La ligne est donc aujourd’hui endommagée à chaque tempête importante. Comment assurer le maintien de cette infrastructure indispensable alors que le niveau de la mer pourrait monter d’un mètre d’ici 2100 selon le scénario le plus pessimiste du GIEC (SSP5-8.5)? «Cette question divise les géologues et les ingénieurs civils, poursuit Jorge Guillén. Comme moi, les premiers travaillent sur le temps long: déplacer cette ligne à l’intérieur des terres semble une évidence; les seconds estiment quant à eux qu’ils sont capables de protéger cette ligne en construisant des ouvrages de protection.» Le déplacement de cette ligne relèverait du casse-tête logistique et financier, maintenant que le littoral est en grande partie urbanisé; la construction d’ouvrages de protection pourrait quant à elle se faire plus rapidement, avec un coût élevé mais un impact humain moindre.

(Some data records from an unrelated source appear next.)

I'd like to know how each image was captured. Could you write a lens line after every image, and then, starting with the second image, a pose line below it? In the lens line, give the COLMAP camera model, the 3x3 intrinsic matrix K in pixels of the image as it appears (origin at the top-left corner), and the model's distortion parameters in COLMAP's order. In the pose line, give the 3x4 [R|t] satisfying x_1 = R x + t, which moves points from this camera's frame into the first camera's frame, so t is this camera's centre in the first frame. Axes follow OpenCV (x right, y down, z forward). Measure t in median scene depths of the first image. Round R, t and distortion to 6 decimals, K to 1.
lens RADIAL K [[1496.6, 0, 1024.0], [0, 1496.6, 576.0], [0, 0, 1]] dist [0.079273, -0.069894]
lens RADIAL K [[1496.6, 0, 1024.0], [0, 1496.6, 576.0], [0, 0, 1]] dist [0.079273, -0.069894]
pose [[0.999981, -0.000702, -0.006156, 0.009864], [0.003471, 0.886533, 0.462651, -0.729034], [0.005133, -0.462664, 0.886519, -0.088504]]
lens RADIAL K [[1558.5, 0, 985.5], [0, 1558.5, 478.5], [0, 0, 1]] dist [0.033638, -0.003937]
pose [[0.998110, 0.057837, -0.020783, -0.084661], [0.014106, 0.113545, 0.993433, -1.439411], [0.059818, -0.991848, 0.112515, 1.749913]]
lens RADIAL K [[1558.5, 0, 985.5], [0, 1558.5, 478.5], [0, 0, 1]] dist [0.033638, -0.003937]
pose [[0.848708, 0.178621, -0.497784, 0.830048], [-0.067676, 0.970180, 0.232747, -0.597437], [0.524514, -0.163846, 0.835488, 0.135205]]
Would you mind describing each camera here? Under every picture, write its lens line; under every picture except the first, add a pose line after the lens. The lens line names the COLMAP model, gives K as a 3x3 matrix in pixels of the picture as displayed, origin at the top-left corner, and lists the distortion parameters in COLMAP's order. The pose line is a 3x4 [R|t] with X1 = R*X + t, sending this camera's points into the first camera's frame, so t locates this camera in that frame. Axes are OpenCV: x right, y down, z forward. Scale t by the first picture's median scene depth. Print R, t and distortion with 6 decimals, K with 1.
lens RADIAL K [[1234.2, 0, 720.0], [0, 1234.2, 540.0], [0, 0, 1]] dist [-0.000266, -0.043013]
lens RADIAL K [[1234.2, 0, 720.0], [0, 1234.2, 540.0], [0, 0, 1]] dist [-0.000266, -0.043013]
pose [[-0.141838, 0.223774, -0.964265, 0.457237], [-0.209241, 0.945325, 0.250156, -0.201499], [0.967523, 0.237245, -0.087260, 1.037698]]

«On estime qu’une élévation d’un mètre du niveau de la mer correspond à un recul d’environ 100 m du trait de côte», poursuit le géologue. En regardant des photos satellites, on voit alors que la ligne de chemin de fer ne constitue qu’une partie du problème: il y a aussi la route, les infrastructures touristiques et portuaires ainsi que les habitations. Il n’existe pas de solution miracle pour protéger les 500 km de la côte catalane, mais toute une palette d’outils: ouvrages de protection, repli territorial, réensablement, création de zones inondables et de cordons dunaires. «Nous disposons de 70 ans pour gérer ce problème, continue Jorge Guillén. Nous avons pu aller sur la Lune, cela est donc faisable. Mais cela nécessite de la réflexion, de l’audace politique et une population informée.»
Notes
1 Efectes del canvi climàtic sobre el litoral de Barcelona – Una recopilació dels estudis existents, Ajuntament de Barcelona, 2021
2 Est défini comme sable un sédiment meuble dans le diamètre des particules qui le constituent est compris entre 0.063 et 2 mm.